For me, a magical aspect of residency is getting ready: making airline reservations, planning the seminar I will teach, hearing from students about the artwork they will exhibit and present, and looking forward to conversations with students and faculty colleagues on campus.
Here is a “sneak preview” of the seminar I will lead this upcoming residency (April 5-12, 2013). This seminar combines two of my favorite activities, handwork and storytelling & folktales:
In many cultures, artists as well as traditional craftspeople work together in a shared space, or even collaboratively on projects. Examples are contemporary “guilds” of knitters, quilters, weavers, and glassblowers in the United States and the artists who make hand-make paper in the San Augustin Etla cooperative in Oaxaca, Mexico. Historically in the U.S., enslaved Africans created utilitarian pottery in plantation cooperatives in Edgefield, South Carolina. In traditional indigenous African societies, life has been organized around craft guilds where particular craft practitioners worship the same deity. In some West African cultures, blacksmiths are believed to be particularly close to God.

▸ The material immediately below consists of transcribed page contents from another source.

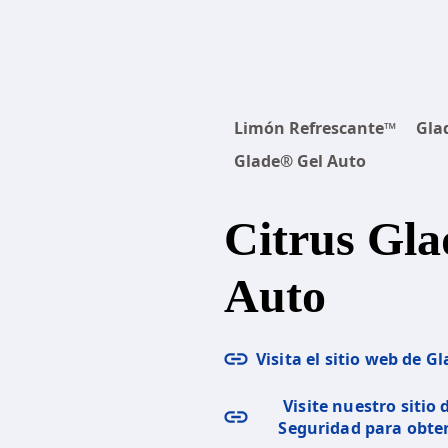
Limón Refrescante™
Gla
Glade® Gel Auto
Citrus Gla
Auto
Visita el sitio web de G
Visite nuestro sitio
Seguridad para obte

An aspect of collective work may be experienced as a container in which an individual receives social and emotional support from the other members of the group as well as a place to do Expressive Arts work. In our seminar, we will join together to do handwork in the style of the traditional guilds. As we work, we will also participate in storytelling, the mechanism by which humans have historically received counsel for psychological problems via symbol and metaphor in narrative form.
I will offer stories from the book Women Who Run with the Wolves and other folktales from varied cultural traditions. I will also lead us in Depth Psychology and Jungian-based interpretations of these stories.
Please bring your favorite folktale or story to share. Also bring your handwork: knitting or crochet, needlepoint, cross stitch, hand weaving, whittling, or macramé. If you don’t have a way of doing handwork, I will bring a simple project for you.